> [Problem to solve]:
Retype the lines of every entry below word for word, from kingdom through common name. Leave the pictures out of your answer.

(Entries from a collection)

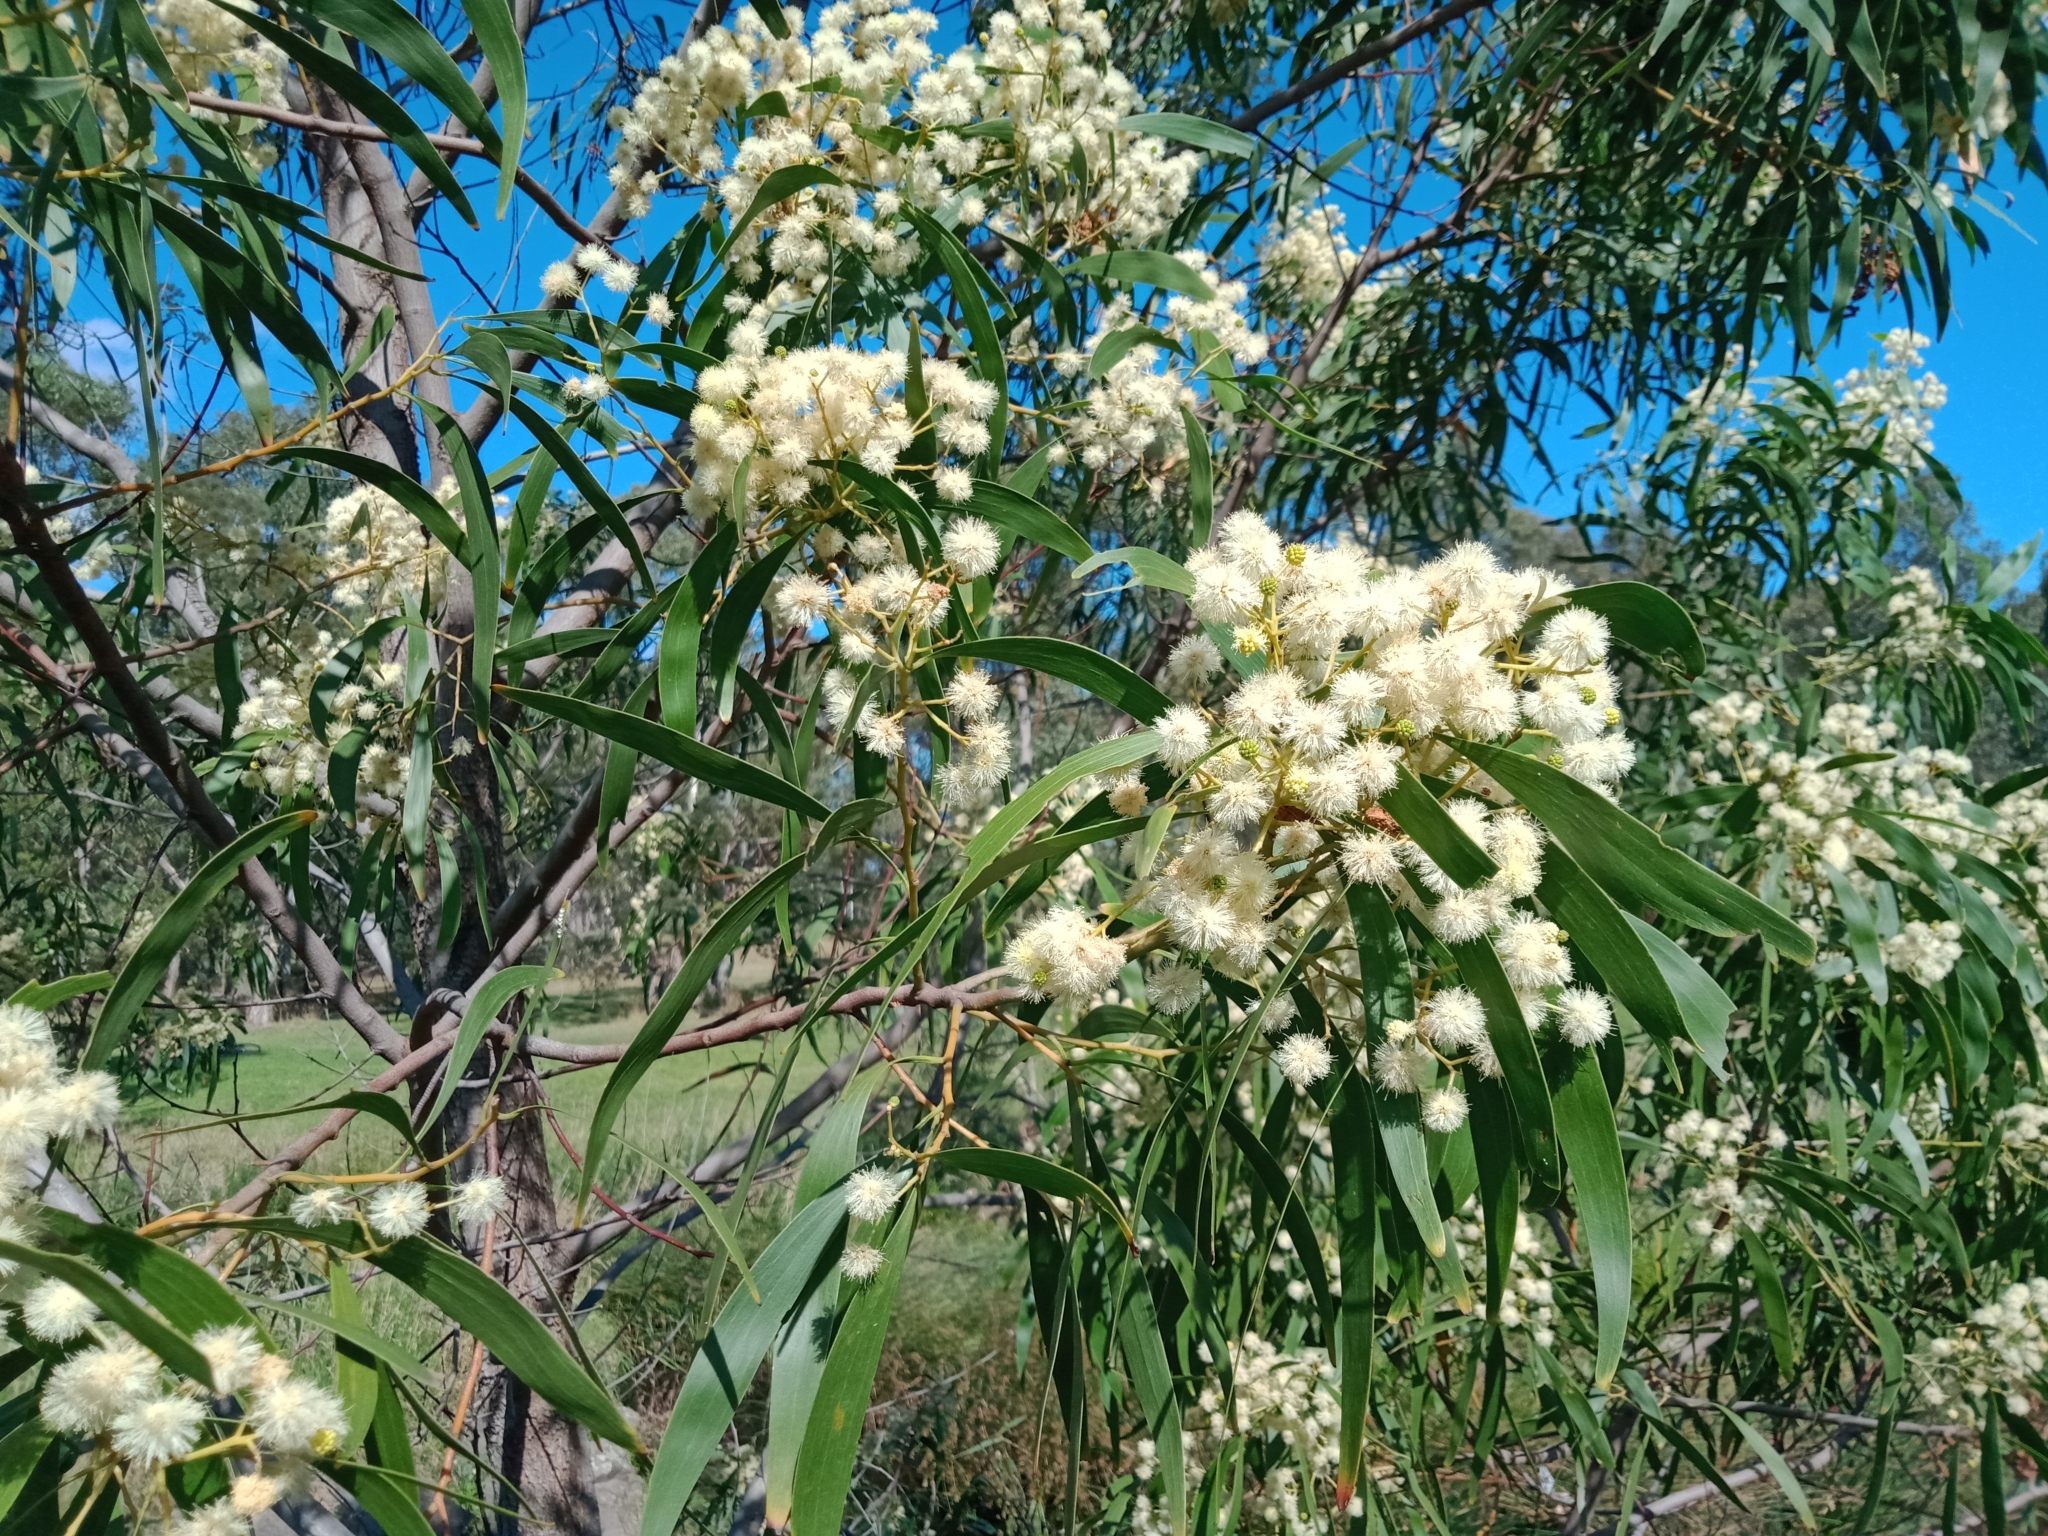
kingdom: Plantae
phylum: Tracheophyta
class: Magnoliopsida
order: Fabales
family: Fabaceae
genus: Acacia
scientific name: Acacia implexa
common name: Black wattle
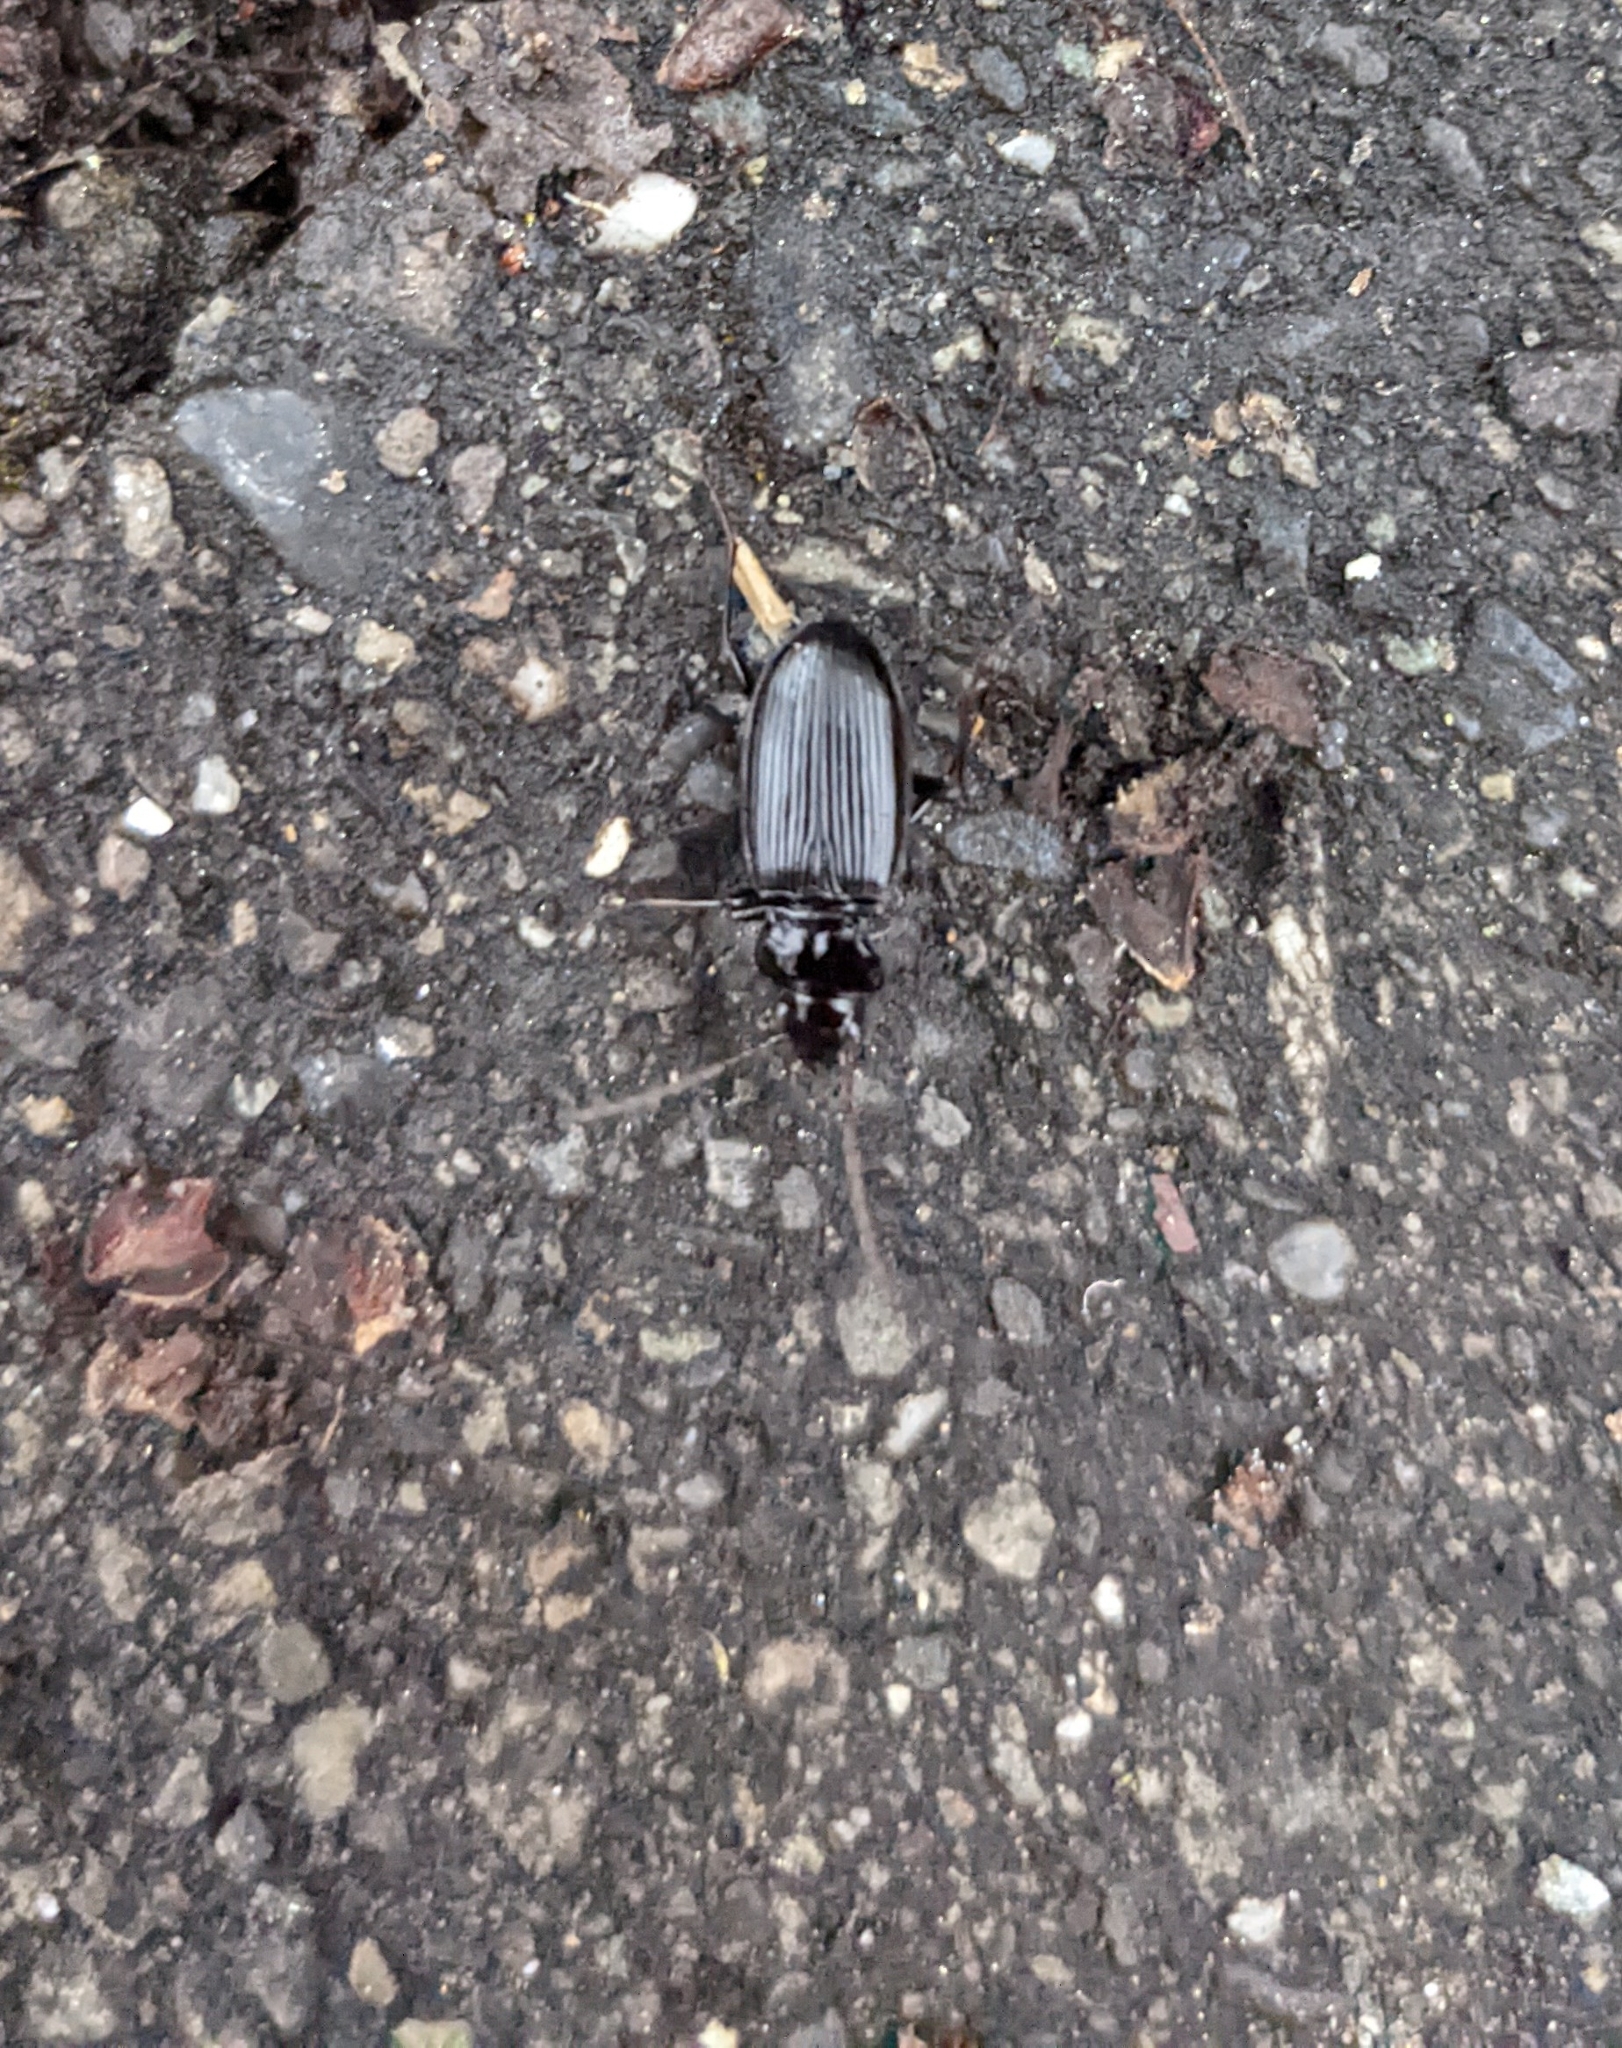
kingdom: Animalia
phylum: Arthropoda
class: Insecta
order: Coleoptera
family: Carabidae
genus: Nebria
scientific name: Nebria brevicollis
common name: Short-necked gazelle beetle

> [Correct answer]:
kingdom: Plantae
phylum: Tracheophyta
class: Magnoliopsida
order: Fabales
family: Fabaceae
genus: Acacia
scientific name: Acacia implexa
common name: Black wattle
kingdom: Animalia
phylum: Arthropoda
class: Insecta
order: Coleoptera
family: Carabidae
genus: Nebria
scientific name: Nebria brevicollis
common name: Short-necked gazelle beetle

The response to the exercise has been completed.